莊汀泉看了他們倆一會兒,“行吧,你們先去把木仵作叫來,順便帶上他驗屍的器材,在準備一把刀,剪刀和針線。”
“是,大人。”秦猛有些不解。
知府大人之前把仵作趕走了,現在又派人去找木仵作。
實在是瞎折騰,居然還要剪刀和針線,難道是給家裏的夫人買的。
不管內心如何猜測,邵永安,
莊汀泉自然是想起木仵作想來知道不少。雖然木仵作技術落後,看著也不夠專業。
但整體也比他這個門外漢,要強上不少,所以才重新讓人把他找回來。
莊汀泉看著嚴昌富和董斯勇的神態,嚴昌富明顯沒有掙紮的痕跡,而董斯勇臉上表情有些怪異。
就在莊汀泉思考時,秦猛和王傳二人,帶著木仵作進來了?
“知府大人,木仵作來了,您要的也準備好了。”秦猛看著眼前沉思的知府大人出聲道。
莊汀泉被嚇了一跳,沒多久就恢複了鎮定。本想罵他一頓,可看著情況他們沒錯,而莊汀泉隻能夠忍了下來。
隻能板著臉,“走路時,聲音大點。”
“是,知府大人,卑職會注意的。”秦猛點頭應道。
“曹牢頭可到了?”莊汀泉臉色緩和了兩分繼續問道。
兩人麵麵相覷,秦猛上前一步,把事情稟報給莊汀泉,“知府大人,方才牢裏的弟兄來稟報,曹牢頭死了。”
“死了?”莊汀泉有些意外。
莊汀泉繼續追問道:“怎麽死的?什麽時候?”
“應該死了有兩個時辰,曹牢頭很平靜的躺在**。”木仵作去看過了,把曹牢頭家中的情況描述了一遍。

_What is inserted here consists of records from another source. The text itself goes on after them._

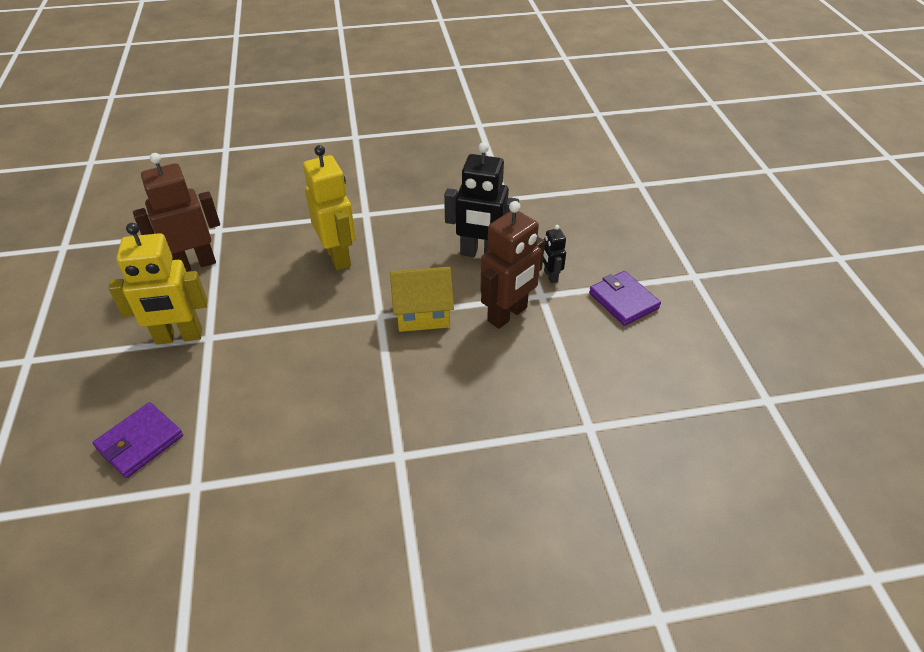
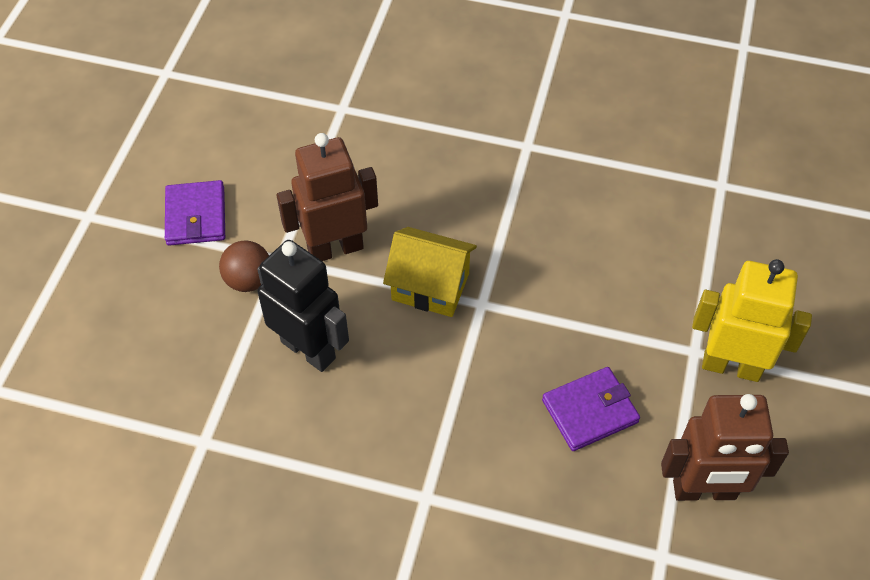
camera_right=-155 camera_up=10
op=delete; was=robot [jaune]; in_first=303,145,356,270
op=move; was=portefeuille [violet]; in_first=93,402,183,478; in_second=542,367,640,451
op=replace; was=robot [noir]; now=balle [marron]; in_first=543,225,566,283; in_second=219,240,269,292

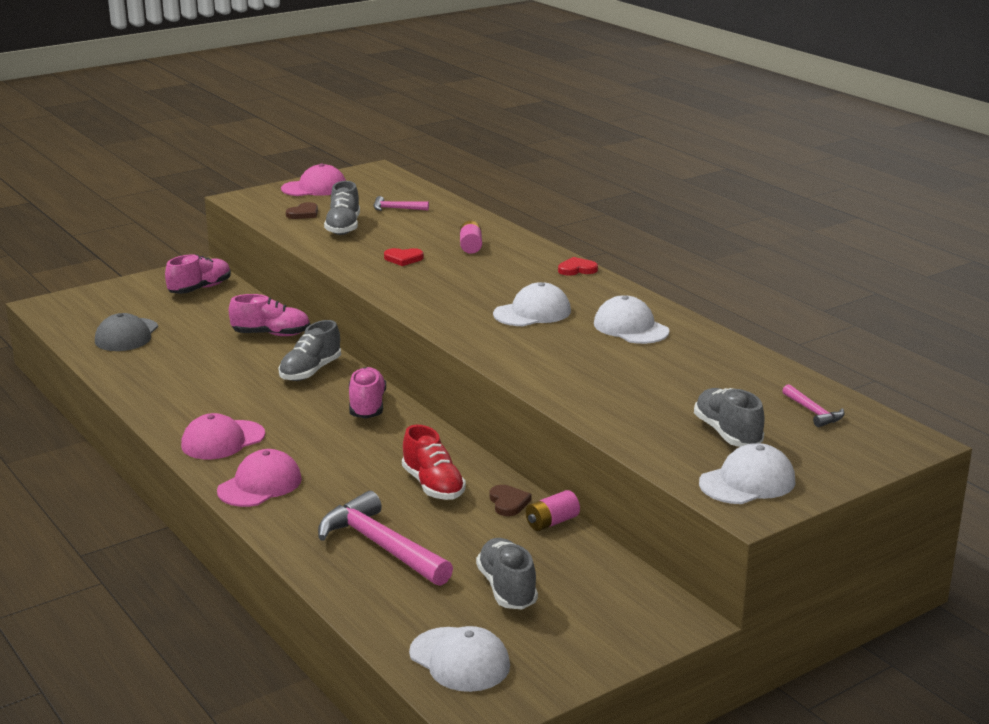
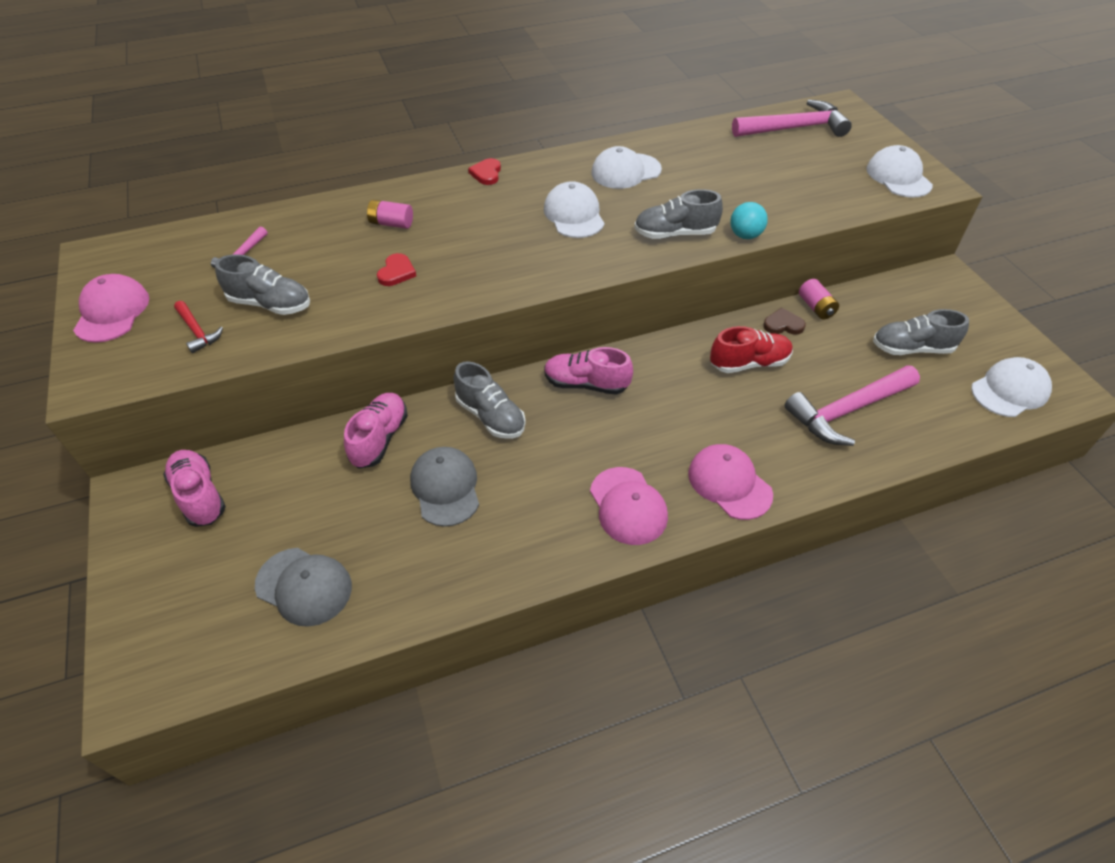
camera_right=-75 camera_up=25
op=insert; now=casquette [gris]; in_second=410,447,479,527
op=insert; now=balle [turquoise]; in_second=730,202,768,239
op=move; was=chaussure [gris]; in_first=694,388,765,447; in_second=634,189,723,239
op=replace; was=cœur [marron]; now=marteau [rouge]; in_first=286,202,318,219; in_second=174,301,223,353
op=resize; was=marteau [rose]; in_first=782,384,844,427; in_second=732,100,852,137; ratio=2.04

“死因可查出來了?可是中毒?”莊汀泉眼睛看向木仵作。
木仵作搖了搖頭,“回稟大人,檢查過曹牢頭他沒有中毒。身上也沒有傷口,死時還麵帶微笑。”
莊汀泉微微沉默了一下,關鍵人物曹牢頭居然死了。這讓他們的案子進度,一下子受到了不小的影響。